A word-for-word reproduction of the listing is required.

:::

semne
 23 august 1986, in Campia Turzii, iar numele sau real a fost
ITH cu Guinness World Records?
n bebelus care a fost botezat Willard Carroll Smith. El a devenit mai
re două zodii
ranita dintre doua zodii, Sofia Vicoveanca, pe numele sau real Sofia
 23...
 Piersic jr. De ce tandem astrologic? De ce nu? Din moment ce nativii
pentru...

:::

● **ANSWER BOX**:
semne
 23 august 1986, in Campia Turzii, iar numele sau real a fost
ITH cu Guinness World Records?
n bebelus care a fost botezat Willard Carroll Smith. El a devenit mai
re două zodii
ranita dintre doua zodii, Sofia Vicoveanca, pe numele sau real Sofia
 23...
 Piersic jr. De ce tandem astrologic? De ce nu? Din moment ce nativii
pentru...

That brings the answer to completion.